In the benefits case, since the restrictive covenant was found in an employment contract, the court applied the more stringent test, holding that such covenants are prima facie unenforceable and will only be enforced if they are reasonable between the parties and in the public interest. Here, the court determined that all three restrictive clauses were unreasonable and therefore unenforceable. First, it concluded that the confidentiality clause was too broad and ambiguous. The way it was written, it would have covered all information the employee encountered while employed with the company. Instead, the clause should have targeted protecting the former employer’s proprietary interests. Second, the non-solicitation and non-acceptance clauses would have prevented the employee from working with anyone for whom his former employer has or will provide services or products. These were ruled invalid because the employee “cannot reasonably be expected to know who this includes.” The court also found that in the absence of any evidence of client poaching, the former employer failed to prove that it has a strong prima facie case. Despite that failure being determinative, the court also concluded that the former employer failed to prove that it would suffer irreparable harm not compensable in damages if the injunction were not granted. Lastly, the balance of convenience favoured the employee: an injunction would have had devastating consequences for him, cutting off his ability to work in virtually the only industry he had worked in.


When drafting a contract that envisions a form of restraint of trade, no employer can perfectly foresee all possible situations where a former employee could negatively impact its proprietary interests. But as these cases show, the elusive goal of drafting an all-encompassing, watertight contract cannot be achieved with broad or vague language. The employer’s precise intention needs to be reflected in the document using precise language. Otherwise, it will fail for being unreasonable.

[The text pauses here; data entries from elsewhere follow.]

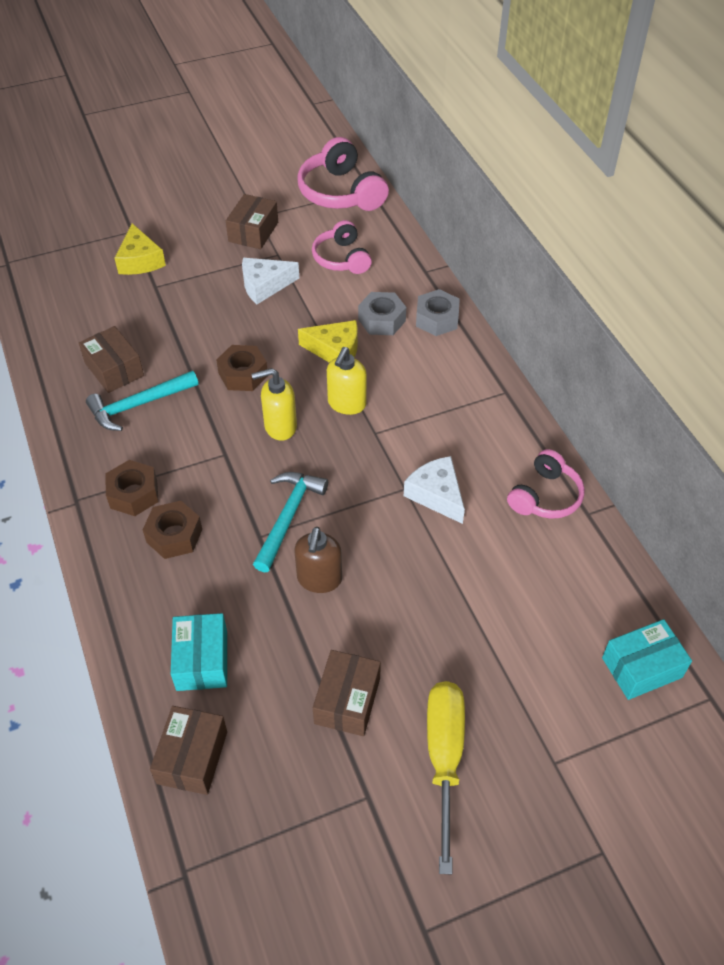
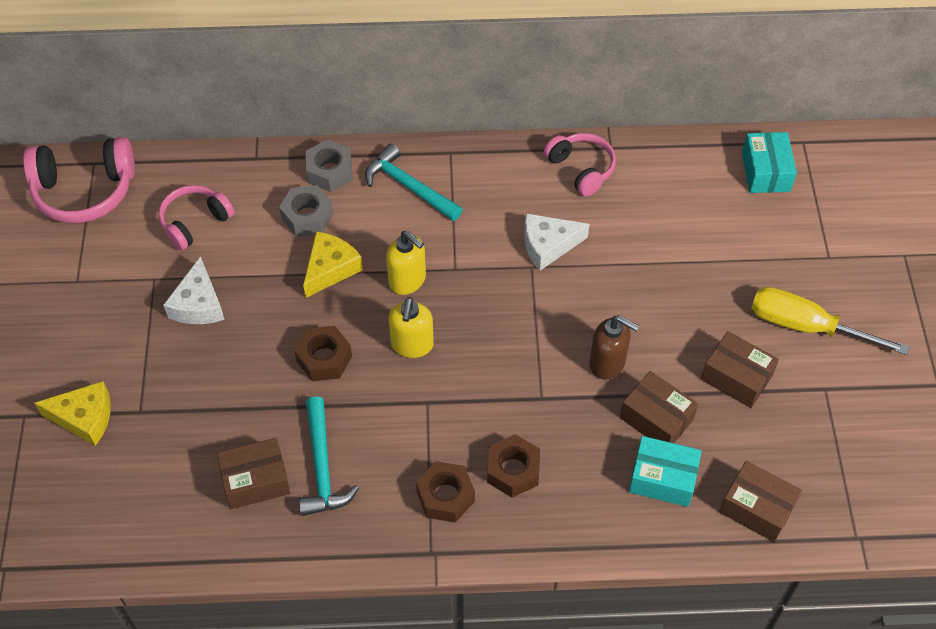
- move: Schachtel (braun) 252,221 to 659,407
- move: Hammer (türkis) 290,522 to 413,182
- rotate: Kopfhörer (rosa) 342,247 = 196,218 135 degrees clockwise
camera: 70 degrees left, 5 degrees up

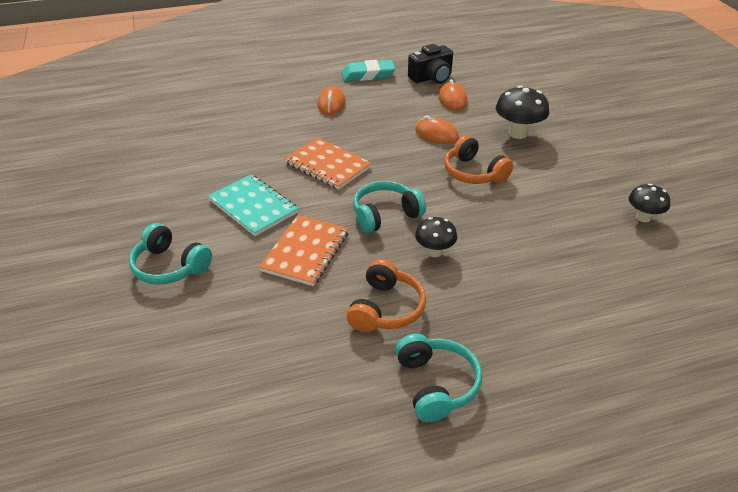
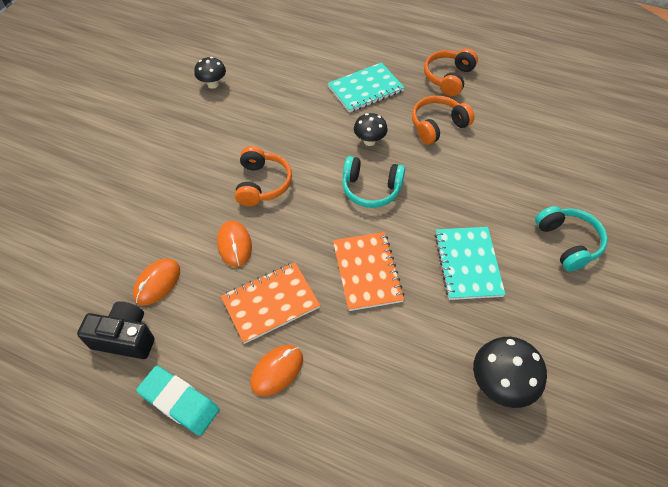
- move: Notizbuch (orange) 303,250 to 270,303
- recolor: Kopfhörer (türkis) 438,378 to Kopfhörer (orange) 451,72
- move: Pilz (schwarz) 522,112 to 510,372
- insert: Notizbuch (türkis) 366,87
camera: 140 degrees left, 15 degrees up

Remember, too, that restrictive covenants in employment contracts are subject to increased judicial scrutiny since many such agreements involve parties with unequal bargaining power. Public policy dictates that it is good for people to remain employed, so courts will not allow the employer to pull a fast one on an unassuming employee. However, when the parties to the contract are both sophisticated and the agreement language responds to a precisely articulated and valid concern of the employer, there is a better chance it will be upheld.